I glance over my shoulder to see how far Lorraine is behind me, and I realize we’re being followed. There’s a spirit trailing after us. Ol’ rack of ribs doesn’t want to part company just yet.

I pick up the pace and push through the door before Lorraine can. The restroom walls are a slate gray illuminated by fluorescent lights overhead. Three stalls and three sinks.

Lorraine takes the first stall while I head for the third. She’s still talking, for Christ’s sake. Her voice bounces off the slate. “—here for a couple years. Who’d you interview with?”

I press my palm against my chest as I manage to say, “Mr. Gidding?”

“Wow.” She whistles. “Outta the frying pan—”

“—into the fire.”

I push open the stall door and immediately freeze when I realize someone is already standing inside. “Sorry,” I say purely on reflex.

But the door was unlatched. And it’s not a woman—it’s a man. He’s not sitting on the toilet, just standing there, staring. The right side of his face has cratered. His cheeks have sloughed away. His exposed jaw reveals a row of blackened teeth. It almost looks like he’s smiling at me. I press the back of my hand firmly against my mouth to keep from retching on the floor. How long has he been waiting there? Jesus, how many of them are there in this building?

“You okay?” Lorraine cautiously asks from her stall. She’s probably asking herself what she did in a previous life to deserve getting stuck training a screwup like me.

“Yeah. Fine.” I’m still standing outside the third stall, struggling to maintain the chipperness in my voice while my insides roil. “First day jitters is all.”

Didn’t I already say that? How many times can I repeat the same excuse?

“We all get them.” Everyone here is just politely going through the motions, but they just don’t know—they don’t see—what’s surrounding them, always surrounding them.

Here it comes oh it’s coming oh god I’m going to puke I’m going to—

Lorraine’s still chatting as I run into the middle stall and slam the door, latch rattling. “Just between you and me, I’d steer clear of him. His hands have a way of, well, finding you.”

I feel the Ghost surge through my esophagus. It’s coming up and nothing I can do will stop it. Everything within me twists. My body turns inside out. What’s happening to me…

“Make sure you’re never in his office alone. As soon as that door closes…”

The thick stalk drags itself up my throat like an uprooted flower, tugging up clods of my intestines with it.
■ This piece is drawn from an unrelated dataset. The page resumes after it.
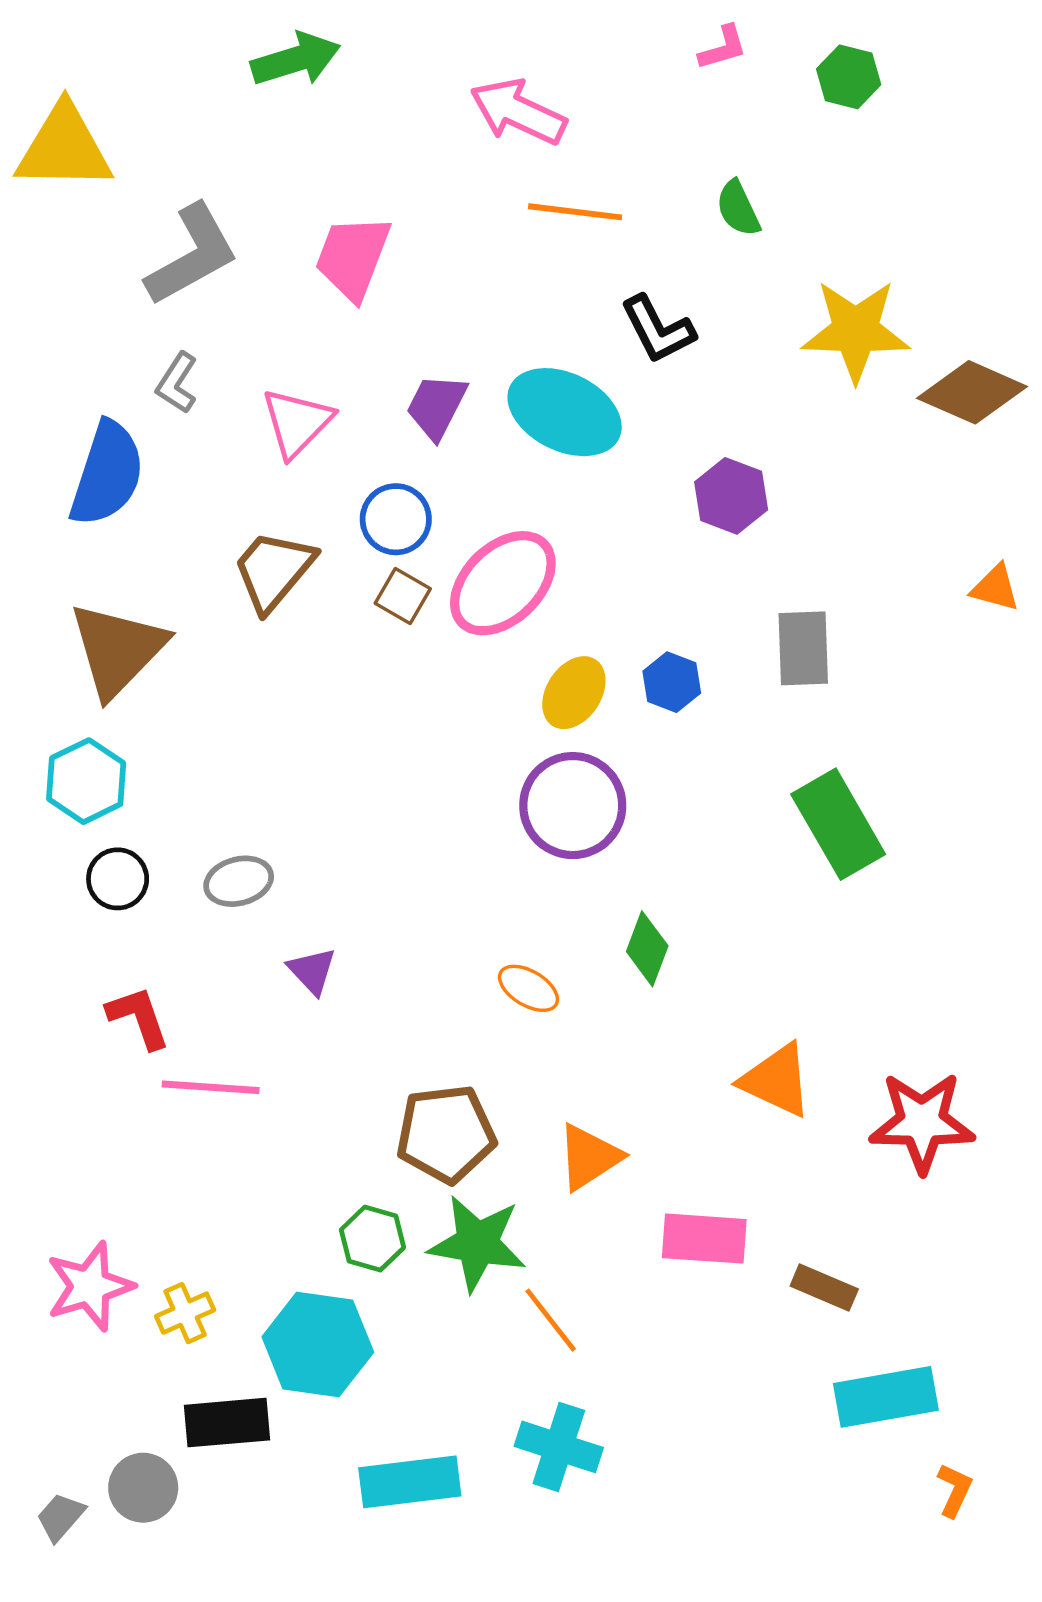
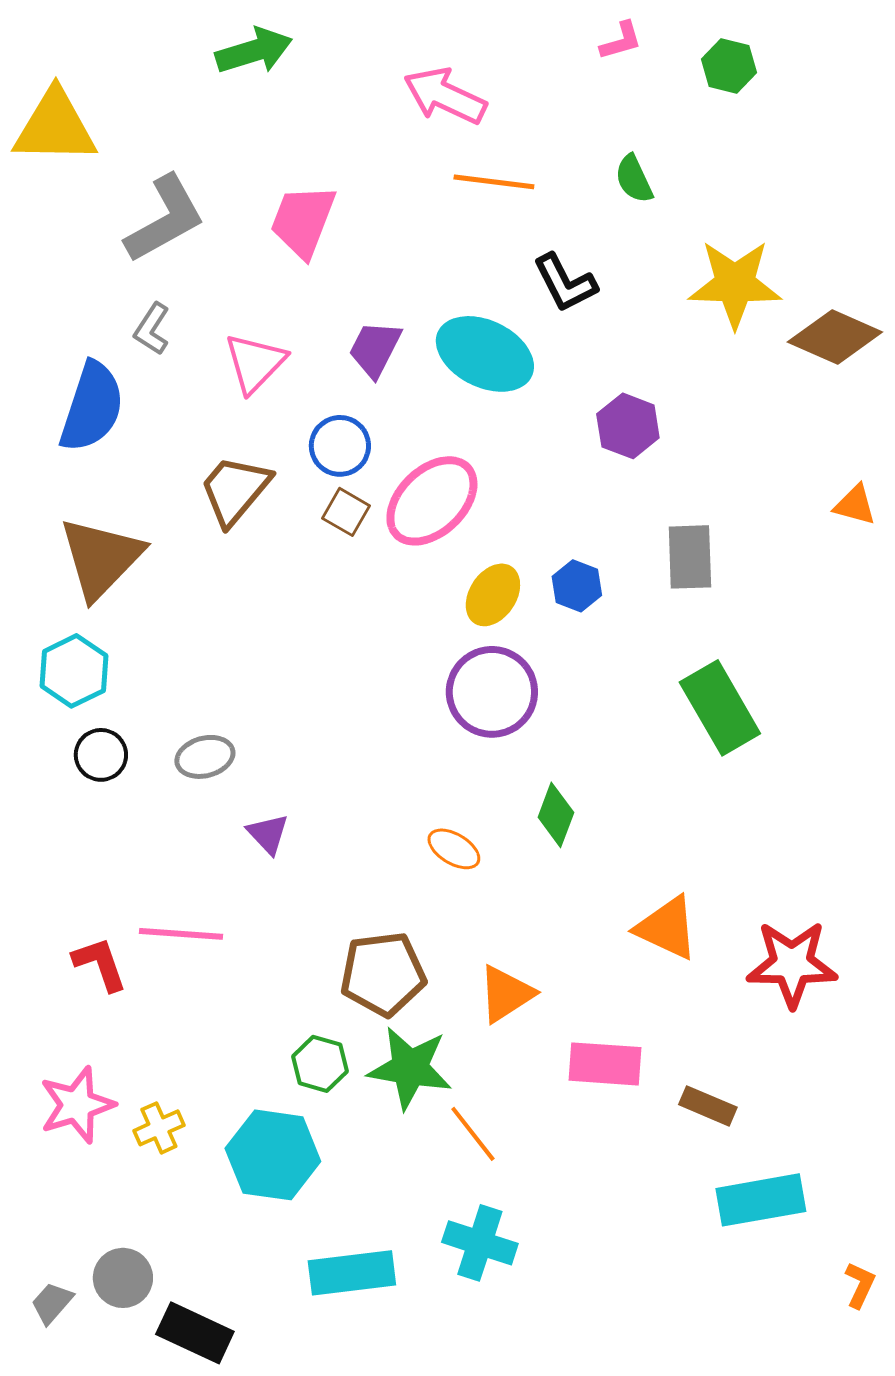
red L-shape: (139, 1017) -> (100, 964), moved
black rectangle: (227, 1423) -> (195, 1333), moved, turned 30
orange L-shape: (955, 1490) -> (860, 1285), moved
I don’t believe I’ve ever felt anything as painful as this. Please make it stop…

“He’s done it to just about every one of us. It’s a rite of passage. HR has a whole fucking dossier on the bastard, but they won’t touch him because it’s his company. Makes me sick.”

I lean against the door and press both hands against the walls in hopes of pinning myself in place as my body rocks through its convulsions, expelling this tendril of viscous matter into the air. I pray Lorraine can’t hear me gagging. I just want this thing out of me get it out get it out.

“Guess you can get away with murder when you’re the cofounder, am I right?”

I grip the stem of ectoplasm and try pulling it free, hand over hand, like a magician pulling handkerchiefs out of his sleeve at a children’s birthday party. But there’s just too much of it. There’s no end. This root reaches down deep, all the way to my core. The tendril ripples against my lips, pulsing as it moves sinuously through the air above my head in a hovering coil.